Print the part of the pipeline validation text below word for word, beginning at "If your node uses" and stopping after "example_interaction_list = InteractionList(example_interaction)".

Extract:

----------------

If your node uses AnnData objects for inputs/outputs, you can take advantage of pipeline validation to ensure that your node's requirements are met. This is done via Interaction
and InteractionList
objects. An Interaction
is defined using attributes of AnnData: obs, var, obsm, etc. These are used to determine what fields your function assumes will be defined in order to function correctly. For example:
from pscs_api import Interaction
example_interaction = Interaction(obs=["leiden"])
example_interaction_list = InteractionList(example_interaction)
would be used to specify that the "leiden" value for the "obs" field of an AnnData object. We can specify this requirement using the requirements
class variable:
class MyNode(PipelineNode):
important_parameters = ["param1"]
requirements = InteractionList(obs=["leiden"])
# etc.
The validator will now be able to verify that the input data sent to your node meets its requirements. Similarly, you can specify what information is added to the AnnData object by your node using the effects
class variable. For example, if your node adds the coverage
column to var
, you would specify it as follows:
class MyNode(PipelineNode):
important_parameters = ["param1"]
requirements = InteractionList(obs=["leiden"])

----------------

Data shown:
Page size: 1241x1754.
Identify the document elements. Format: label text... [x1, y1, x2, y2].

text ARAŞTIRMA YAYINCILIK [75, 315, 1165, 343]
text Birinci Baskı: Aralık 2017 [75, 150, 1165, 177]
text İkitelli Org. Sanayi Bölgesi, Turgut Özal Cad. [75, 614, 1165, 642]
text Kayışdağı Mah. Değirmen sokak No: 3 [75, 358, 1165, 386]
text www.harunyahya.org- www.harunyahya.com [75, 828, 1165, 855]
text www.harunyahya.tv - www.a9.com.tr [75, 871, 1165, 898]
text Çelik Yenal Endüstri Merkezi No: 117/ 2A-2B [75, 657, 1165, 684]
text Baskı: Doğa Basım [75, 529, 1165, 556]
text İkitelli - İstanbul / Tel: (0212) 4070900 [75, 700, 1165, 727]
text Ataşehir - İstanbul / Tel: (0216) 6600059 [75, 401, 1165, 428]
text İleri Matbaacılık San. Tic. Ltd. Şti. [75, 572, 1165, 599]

----------------

Written response:
If your node uses AnnData objects for inputs/outputs, you can take advantage of pipeline validation to ensure that your node's requirements are met. This is done via Interaction
and InteractionList
objects. An Interaction
is defined using attributes of AnnData: obs, var, obsm, etc. These are used to determine what fields your function assumes will be defined in order to function correctly. For example:
from pscs_api import Interaction
example_interaction = Interaction(obs=["leiden"])
example_interaction_list = InteractionList(example_interaction)